Source excerpt:
╭──
Donna,
I saw the responses on the list and leave you to decide if they help.

But I just wanted to comment on the reasoning for wanting to use it. The
"long S" was just a way of writing at a period of time and there were many
ways that people chose to write individual letters. The character is just a
representation, in that person's handwriting or sometimes in print, of the
letter S. To be totally faithful to the original, you would have to use
exactly the same font if the document was printed or try to recreate the
rest of the handwriting. This is probably one of the more common variations
of writing letters in 19th century and before, but it doesn't change the
fact that it was just the way that person chose to write the letter S.

I'd be interested in the views of others as, so far, I have just typed up
the transcription with the normal letters and not attempted to recreate the
specific letter variations unless there was anything unusual. The "y" for
"th" is one that I do type as it is, so I am inconsistent I suppose. Also
things like 7er, 8er etc for September, October - but I do explain such
entries.
╰──
Dataset records:
╭──
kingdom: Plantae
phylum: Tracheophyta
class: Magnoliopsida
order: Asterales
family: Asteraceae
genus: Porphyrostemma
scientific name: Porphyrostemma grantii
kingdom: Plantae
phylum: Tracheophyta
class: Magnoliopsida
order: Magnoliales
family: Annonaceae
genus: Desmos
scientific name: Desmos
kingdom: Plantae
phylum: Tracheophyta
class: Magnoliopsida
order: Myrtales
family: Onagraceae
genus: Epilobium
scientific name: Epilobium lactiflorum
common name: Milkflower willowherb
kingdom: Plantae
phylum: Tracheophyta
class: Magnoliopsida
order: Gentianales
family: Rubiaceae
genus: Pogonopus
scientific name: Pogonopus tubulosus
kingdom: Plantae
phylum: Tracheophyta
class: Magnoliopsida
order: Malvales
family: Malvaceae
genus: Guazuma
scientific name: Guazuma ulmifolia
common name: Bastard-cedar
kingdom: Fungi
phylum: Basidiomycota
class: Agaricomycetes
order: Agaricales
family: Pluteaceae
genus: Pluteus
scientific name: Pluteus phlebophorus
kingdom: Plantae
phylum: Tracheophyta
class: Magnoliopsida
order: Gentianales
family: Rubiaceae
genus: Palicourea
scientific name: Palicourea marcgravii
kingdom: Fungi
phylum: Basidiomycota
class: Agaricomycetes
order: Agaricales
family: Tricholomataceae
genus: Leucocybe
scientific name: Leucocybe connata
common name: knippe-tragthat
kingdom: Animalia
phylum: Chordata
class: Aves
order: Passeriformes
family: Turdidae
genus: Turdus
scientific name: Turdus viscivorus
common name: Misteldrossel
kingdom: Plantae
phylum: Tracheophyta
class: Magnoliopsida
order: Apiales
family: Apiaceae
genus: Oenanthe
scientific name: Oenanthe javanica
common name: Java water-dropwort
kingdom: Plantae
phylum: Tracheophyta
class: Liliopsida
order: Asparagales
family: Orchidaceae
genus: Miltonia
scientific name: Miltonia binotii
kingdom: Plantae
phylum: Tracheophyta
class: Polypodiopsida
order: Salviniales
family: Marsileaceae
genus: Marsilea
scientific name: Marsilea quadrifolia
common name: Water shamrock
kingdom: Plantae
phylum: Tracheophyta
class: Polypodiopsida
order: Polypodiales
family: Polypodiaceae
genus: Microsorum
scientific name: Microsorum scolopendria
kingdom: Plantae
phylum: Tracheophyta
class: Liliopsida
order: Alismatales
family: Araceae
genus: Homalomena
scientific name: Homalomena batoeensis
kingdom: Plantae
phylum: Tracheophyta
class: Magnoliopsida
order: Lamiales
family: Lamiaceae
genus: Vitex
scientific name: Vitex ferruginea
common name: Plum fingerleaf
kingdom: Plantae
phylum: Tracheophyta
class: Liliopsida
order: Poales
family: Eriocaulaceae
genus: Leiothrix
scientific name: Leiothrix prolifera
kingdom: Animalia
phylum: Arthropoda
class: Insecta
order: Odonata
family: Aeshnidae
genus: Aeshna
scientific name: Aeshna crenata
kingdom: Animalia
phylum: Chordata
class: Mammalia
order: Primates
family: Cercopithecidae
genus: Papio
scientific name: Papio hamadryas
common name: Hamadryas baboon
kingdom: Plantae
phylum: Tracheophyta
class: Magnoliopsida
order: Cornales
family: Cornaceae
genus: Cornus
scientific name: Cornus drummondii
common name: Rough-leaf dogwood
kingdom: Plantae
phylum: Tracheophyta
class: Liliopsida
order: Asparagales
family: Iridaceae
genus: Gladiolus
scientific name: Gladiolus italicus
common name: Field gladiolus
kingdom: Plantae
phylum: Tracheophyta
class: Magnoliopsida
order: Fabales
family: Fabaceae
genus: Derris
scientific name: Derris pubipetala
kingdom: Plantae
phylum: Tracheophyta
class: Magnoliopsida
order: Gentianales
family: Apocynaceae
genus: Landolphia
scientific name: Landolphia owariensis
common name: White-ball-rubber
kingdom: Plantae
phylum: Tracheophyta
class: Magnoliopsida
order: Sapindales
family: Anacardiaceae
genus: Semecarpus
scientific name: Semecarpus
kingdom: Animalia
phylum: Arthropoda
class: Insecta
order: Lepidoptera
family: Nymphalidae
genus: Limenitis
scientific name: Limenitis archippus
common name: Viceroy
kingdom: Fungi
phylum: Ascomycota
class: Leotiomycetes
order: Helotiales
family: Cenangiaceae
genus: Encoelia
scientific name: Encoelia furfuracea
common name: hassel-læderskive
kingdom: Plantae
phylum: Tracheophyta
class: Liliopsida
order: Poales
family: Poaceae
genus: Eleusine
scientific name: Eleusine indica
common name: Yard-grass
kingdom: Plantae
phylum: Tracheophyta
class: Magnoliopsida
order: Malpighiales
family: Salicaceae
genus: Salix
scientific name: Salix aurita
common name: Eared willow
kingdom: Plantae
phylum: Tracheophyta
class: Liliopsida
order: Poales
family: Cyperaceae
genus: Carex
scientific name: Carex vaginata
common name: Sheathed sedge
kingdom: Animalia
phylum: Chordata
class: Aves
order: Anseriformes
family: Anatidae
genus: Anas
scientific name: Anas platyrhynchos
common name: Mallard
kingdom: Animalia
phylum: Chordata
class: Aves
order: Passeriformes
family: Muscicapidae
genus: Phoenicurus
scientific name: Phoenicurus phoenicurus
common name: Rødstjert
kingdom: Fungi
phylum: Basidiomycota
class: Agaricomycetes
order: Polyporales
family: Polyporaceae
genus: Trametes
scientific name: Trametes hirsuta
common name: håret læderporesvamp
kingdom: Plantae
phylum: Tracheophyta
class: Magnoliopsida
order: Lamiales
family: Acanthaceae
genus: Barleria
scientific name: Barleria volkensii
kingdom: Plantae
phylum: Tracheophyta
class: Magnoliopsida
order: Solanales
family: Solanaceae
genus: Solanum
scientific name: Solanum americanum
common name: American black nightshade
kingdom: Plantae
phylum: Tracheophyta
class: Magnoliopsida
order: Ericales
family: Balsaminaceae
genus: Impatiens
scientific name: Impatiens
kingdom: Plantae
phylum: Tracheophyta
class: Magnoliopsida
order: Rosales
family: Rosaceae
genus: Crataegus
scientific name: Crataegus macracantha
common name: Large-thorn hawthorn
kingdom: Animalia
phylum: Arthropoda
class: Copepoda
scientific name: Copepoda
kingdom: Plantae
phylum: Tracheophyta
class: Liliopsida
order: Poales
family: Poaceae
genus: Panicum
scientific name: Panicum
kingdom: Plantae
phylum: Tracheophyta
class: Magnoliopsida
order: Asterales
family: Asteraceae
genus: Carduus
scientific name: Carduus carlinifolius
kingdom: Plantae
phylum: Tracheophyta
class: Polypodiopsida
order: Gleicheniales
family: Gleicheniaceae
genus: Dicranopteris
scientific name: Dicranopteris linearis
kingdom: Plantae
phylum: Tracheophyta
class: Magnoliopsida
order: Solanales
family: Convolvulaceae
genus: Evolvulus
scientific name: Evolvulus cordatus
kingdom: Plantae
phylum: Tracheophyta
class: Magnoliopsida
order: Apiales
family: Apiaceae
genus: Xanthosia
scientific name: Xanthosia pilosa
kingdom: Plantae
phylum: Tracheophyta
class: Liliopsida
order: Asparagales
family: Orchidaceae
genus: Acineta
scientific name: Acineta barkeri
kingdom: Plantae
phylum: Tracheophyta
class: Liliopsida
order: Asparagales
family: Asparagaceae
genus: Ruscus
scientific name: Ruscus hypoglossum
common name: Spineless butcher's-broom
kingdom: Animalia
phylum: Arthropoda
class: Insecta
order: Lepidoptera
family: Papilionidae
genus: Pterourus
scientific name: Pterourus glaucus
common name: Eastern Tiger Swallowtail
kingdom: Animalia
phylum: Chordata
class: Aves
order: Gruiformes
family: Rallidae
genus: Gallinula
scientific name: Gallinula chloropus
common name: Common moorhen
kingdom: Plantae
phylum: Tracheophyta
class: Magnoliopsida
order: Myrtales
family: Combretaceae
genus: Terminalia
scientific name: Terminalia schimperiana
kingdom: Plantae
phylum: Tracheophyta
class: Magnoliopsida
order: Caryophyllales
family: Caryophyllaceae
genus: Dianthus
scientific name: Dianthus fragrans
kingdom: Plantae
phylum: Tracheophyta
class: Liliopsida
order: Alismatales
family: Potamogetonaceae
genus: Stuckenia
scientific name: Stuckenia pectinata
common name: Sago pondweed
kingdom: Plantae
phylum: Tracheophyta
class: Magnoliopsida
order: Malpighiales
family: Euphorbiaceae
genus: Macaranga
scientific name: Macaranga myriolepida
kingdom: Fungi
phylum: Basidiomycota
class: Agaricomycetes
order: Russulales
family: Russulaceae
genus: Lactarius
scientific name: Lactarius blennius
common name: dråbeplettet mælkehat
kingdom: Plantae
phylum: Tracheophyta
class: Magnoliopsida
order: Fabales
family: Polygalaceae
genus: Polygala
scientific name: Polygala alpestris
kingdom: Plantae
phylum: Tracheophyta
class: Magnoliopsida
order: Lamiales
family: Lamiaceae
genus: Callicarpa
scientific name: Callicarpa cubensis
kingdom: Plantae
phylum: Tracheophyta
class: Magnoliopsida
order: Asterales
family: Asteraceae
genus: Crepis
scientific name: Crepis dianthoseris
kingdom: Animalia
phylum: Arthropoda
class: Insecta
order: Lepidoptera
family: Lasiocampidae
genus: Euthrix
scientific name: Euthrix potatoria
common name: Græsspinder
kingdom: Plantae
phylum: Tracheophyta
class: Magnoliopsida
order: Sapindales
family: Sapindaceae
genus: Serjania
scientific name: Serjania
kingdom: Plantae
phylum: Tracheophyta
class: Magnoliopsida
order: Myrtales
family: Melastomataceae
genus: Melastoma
╰──
What to do:
Reproduce the passage of the message about the long S starting with "But I just wanted" and going on through "the letter S.".

Answer to the task:
But I just wanted to comment on the reasoning for wanting to use it. The
"long S" was just a way of writing at a period of time and there were many
ways that people chose to write individual letters. The character is just a
representation, in that person's handwriting or sometimes in print, of the
letter S. To be totally faithful to the original, you would have to use
exactly the same font if the document was printed or try to recreate the
rest of the handwriting. This is probably one of the more common variations
of writing letters in 19th century and before, but it doesn't change the
fact that it was just the way that person chose to write the letter S.